The Syrian military continued its bombardment of opposition strongholds Tuesday as Secretary of State Hillary Rodham Clinton suggested during a Senate hearing that President Bashar Assad could be considered a war criminal for his relentless crackdown.
The diplomatic pressure on Assad was also applied in Geneva, where Navi Pillay, the United Nations' top human rights official, told a meeting of the Human Rights Council that in the face of "unspeakable violations that take place every moment," Syria should be referred to the International Criminal Court.
Clinton said in response to a question that "there would be an argument to be made" that Assad was a war criminal based on the definition of crimes against humanity. But, she added, the label "limits options, perhaps, to persuade leaders to step down from power."
A senior official in Tunisia told Reuters that the Tunisian government would be willing to offer asylum to Assad if he would agree to hand over power.

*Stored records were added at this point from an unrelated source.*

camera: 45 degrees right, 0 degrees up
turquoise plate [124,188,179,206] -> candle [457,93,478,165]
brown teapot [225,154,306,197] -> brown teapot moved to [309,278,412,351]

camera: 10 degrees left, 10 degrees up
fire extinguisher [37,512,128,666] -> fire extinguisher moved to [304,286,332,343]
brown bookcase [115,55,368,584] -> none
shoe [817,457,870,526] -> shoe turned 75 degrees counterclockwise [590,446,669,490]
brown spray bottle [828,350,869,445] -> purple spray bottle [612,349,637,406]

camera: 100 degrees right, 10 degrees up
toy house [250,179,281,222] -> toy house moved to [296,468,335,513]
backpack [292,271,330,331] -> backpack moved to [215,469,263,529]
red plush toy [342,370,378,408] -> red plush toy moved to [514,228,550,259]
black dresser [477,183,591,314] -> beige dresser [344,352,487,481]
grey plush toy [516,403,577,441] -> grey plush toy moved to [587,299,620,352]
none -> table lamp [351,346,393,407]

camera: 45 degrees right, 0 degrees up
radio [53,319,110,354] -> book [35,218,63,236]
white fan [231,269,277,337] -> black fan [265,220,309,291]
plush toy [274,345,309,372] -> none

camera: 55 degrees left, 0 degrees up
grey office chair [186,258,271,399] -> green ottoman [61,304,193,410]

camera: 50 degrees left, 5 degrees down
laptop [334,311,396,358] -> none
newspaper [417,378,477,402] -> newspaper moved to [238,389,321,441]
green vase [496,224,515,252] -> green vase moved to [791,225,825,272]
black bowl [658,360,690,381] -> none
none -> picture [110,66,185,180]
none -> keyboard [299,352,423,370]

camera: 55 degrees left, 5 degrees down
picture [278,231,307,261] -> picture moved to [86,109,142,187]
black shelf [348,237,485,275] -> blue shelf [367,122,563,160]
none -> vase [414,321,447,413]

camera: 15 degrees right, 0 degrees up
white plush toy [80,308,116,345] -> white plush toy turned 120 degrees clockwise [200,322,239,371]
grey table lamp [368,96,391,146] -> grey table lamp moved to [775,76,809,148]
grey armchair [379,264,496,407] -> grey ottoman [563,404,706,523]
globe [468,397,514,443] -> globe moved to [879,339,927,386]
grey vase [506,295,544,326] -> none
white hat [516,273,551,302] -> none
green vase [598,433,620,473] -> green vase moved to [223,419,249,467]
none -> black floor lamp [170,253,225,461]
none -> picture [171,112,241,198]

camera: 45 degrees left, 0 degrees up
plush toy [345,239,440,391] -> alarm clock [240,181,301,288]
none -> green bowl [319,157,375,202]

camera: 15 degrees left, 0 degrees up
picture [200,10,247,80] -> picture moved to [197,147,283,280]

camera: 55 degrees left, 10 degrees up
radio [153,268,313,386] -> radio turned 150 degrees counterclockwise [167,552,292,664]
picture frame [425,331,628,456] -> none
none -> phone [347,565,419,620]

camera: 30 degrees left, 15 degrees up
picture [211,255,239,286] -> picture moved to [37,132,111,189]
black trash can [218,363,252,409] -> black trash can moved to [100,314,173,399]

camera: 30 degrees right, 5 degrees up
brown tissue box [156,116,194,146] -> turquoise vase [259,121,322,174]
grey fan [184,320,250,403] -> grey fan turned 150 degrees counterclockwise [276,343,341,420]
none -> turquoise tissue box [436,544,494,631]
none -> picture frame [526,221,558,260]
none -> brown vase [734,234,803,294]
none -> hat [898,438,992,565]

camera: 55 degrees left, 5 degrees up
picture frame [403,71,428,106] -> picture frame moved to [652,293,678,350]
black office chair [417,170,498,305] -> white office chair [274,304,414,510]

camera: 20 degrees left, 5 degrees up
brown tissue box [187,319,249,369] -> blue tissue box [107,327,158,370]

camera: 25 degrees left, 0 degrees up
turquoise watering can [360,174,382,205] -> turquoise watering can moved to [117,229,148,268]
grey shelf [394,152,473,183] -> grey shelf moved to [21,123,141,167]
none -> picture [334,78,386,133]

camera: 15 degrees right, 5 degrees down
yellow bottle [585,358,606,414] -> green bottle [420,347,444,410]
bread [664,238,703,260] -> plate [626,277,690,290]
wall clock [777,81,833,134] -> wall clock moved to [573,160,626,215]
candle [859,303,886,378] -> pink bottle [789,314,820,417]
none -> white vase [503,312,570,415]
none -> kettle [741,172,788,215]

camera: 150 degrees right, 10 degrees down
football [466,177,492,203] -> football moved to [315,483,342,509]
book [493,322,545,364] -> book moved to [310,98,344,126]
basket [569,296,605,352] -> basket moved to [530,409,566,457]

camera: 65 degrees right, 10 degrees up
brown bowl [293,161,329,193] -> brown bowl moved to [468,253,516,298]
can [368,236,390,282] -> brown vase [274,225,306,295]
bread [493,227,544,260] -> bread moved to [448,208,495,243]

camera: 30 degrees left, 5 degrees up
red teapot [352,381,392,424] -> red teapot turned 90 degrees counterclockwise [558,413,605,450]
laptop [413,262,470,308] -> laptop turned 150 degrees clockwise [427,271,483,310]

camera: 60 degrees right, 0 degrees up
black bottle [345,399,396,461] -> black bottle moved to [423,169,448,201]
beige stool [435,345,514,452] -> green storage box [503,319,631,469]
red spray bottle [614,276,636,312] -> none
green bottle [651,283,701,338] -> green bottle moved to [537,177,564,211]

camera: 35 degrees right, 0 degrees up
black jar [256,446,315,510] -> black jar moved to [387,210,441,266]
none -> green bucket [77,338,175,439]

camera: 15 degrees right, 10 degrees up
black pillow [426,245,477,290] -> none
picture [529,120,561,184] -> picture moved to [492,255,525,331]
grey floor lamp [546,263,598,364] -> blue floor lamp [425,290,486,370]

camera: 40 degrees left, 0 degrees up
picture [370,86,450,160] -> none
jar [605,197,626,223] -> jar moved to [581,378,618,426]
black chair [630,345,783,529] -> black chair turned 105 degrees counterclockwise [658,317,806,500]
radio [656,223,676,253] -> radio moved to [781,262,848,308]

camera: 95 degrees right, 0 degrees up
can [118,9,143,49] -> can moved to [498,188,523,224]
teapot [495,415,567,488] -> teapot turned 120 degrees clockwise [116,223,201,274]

Syrian activists said the government's military offensive in the besieged Baba Amr neighborhood of Homs continued, with 26 people killed there Tuesday, according to the Local Coordination Committees, an antigovernment group. Around the country, 102 people died in fighting Tuesday, the group said.
The British Foreign Office confirmed that a wounded photographer from Britain, Paul Conroy, who had been trapped in Homs, had escaped to Lebanon.
Syrian activists said that the group smuggling him into Lebanon had come under artillery fire. The activist group Avaaz said 13 people were killed.
Unclear was the whereabouts of Edith Bouvier, a French journalist who was injured in the same attack Feb. 22.